The question of how to actually report and/or record en error is also important. The usual approach with dumping a stack trace spanning multiple lines does not play well neither with log files nor with the client's protocols.
The following reasons make it preferable to include the entire error text into a single line of text:
1. Cages keep their logs in line-structured files, dumping a multi-line stack trace would affect the readability of the log, even more so if there are multiple threads writing to the log simultaneously.
2. The (synchronous) protocols which Pythomnic interfaces support do contain a place where to put the error text on return, but assert no semantics on the contents or the way it will be displayed.
3. It is not known beforehand in which way the client will be reporting the error itself, either to the user directly (in a message box perhaps) or to a log file of its own.
For reporting errors, Pythomnic therefore uses the exc_string function
from exc_string import *
try:
    foo()
except:
    pmnc_log("failed: %s" % exc_string(), priority = 1)

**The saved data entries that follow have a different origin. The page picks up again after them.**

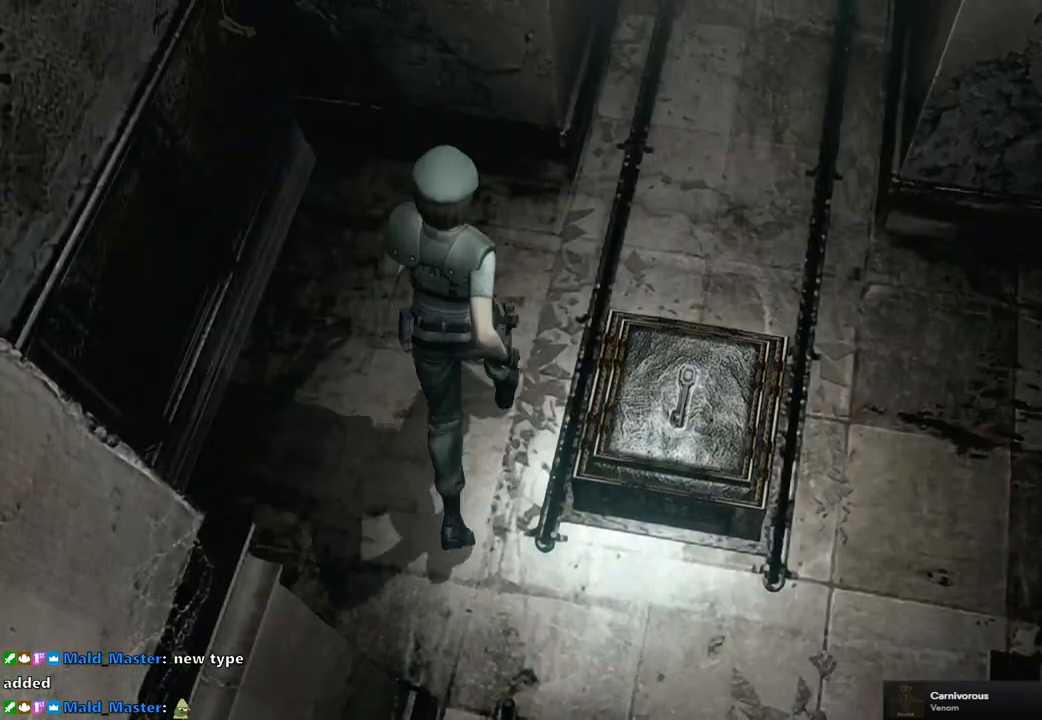
{"buttons": ["SQUARE", "DPAD_UP", "DPAD_LEFT"], "left_stick": "center", "right_stick": "center", "events": [[50, "DPAD_RIGHT", "down"], [283, "DPAD_RIGHT", "up"], [500, "DPAD_LEFT", "down"]]}
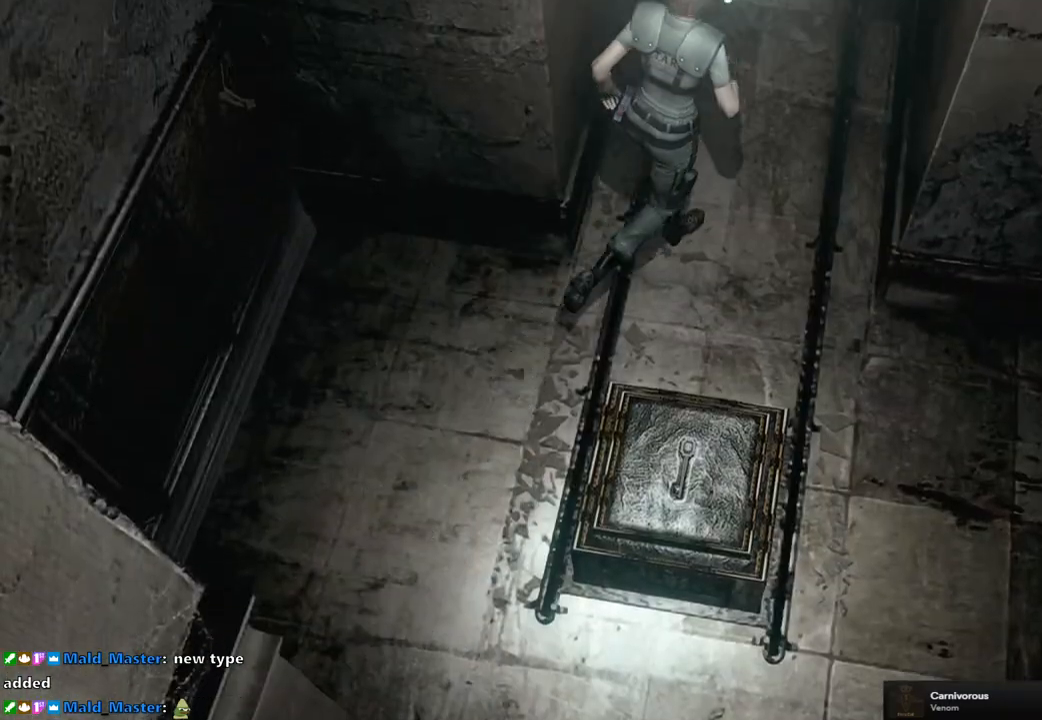
{"buttons": ["SQUARE", "DPAD_UP"], "left_stick": "center", "right_stick": "center", "events": [[133, "DPAD_LEFT", "up"]]}
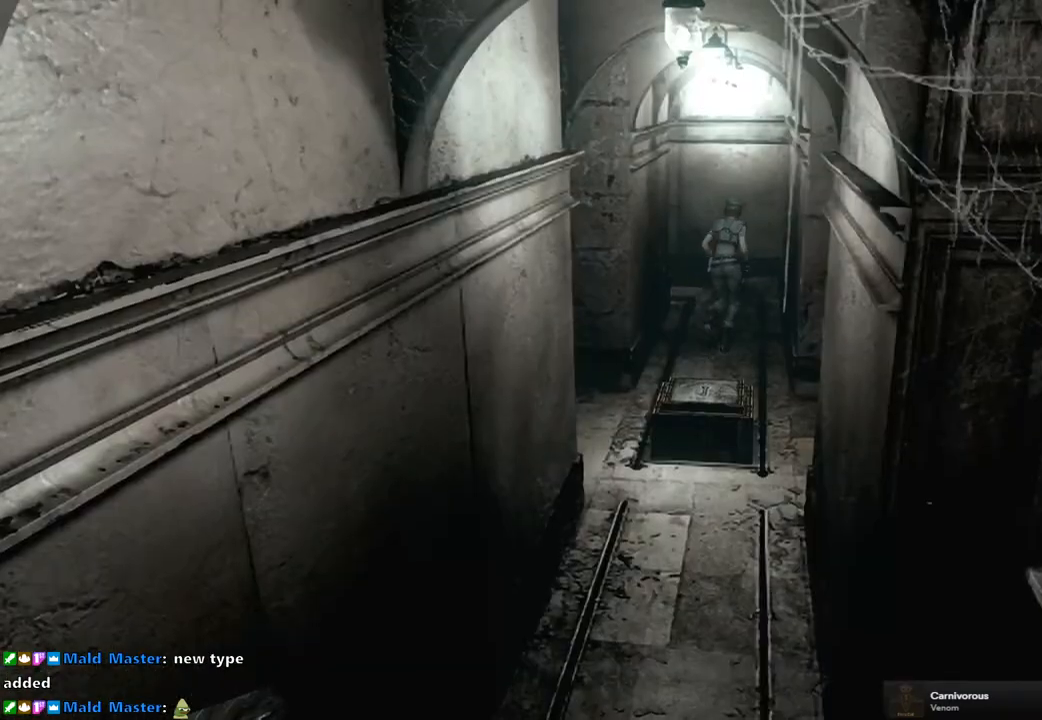
{"buttons": ["SQUARE", "DPAD_UP"], "left_stick": "center", "right_stick": "center", "events": [[33, "DPAD_LEFT", "down"], [283, "DPAD_LEFT", "up"]]}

which returns a single long string containing a readable error text along with the unfolded stack trace, for example:
SMTPRecipientsRefused("{'-': (550, '<->: User unknown in local recipient table')}") ...
... in sendmail() (smtplib.py:695) <- execute() (smtp_connection.py:187) <- ...
... takes_invocation_proxy() (typecheck.py:365) <- dbc_wrapper() (ipdbc.py:283) ...
... <- execute() (connection_pool.py:566) <- dbc_wrapper() (ipdbc.py:283) <- ...
... execute() (threaded_connection_pool.py:187) <- interlock_shared_invocation_proxy() ...
... (interlockable.py:117) <- __call__() (thread_pool.py:94)
The synchronous Pythomnic interfaces - SOAP, XML-RPC and HTTP all use exc_string to compose and report the uncaught exception to the client.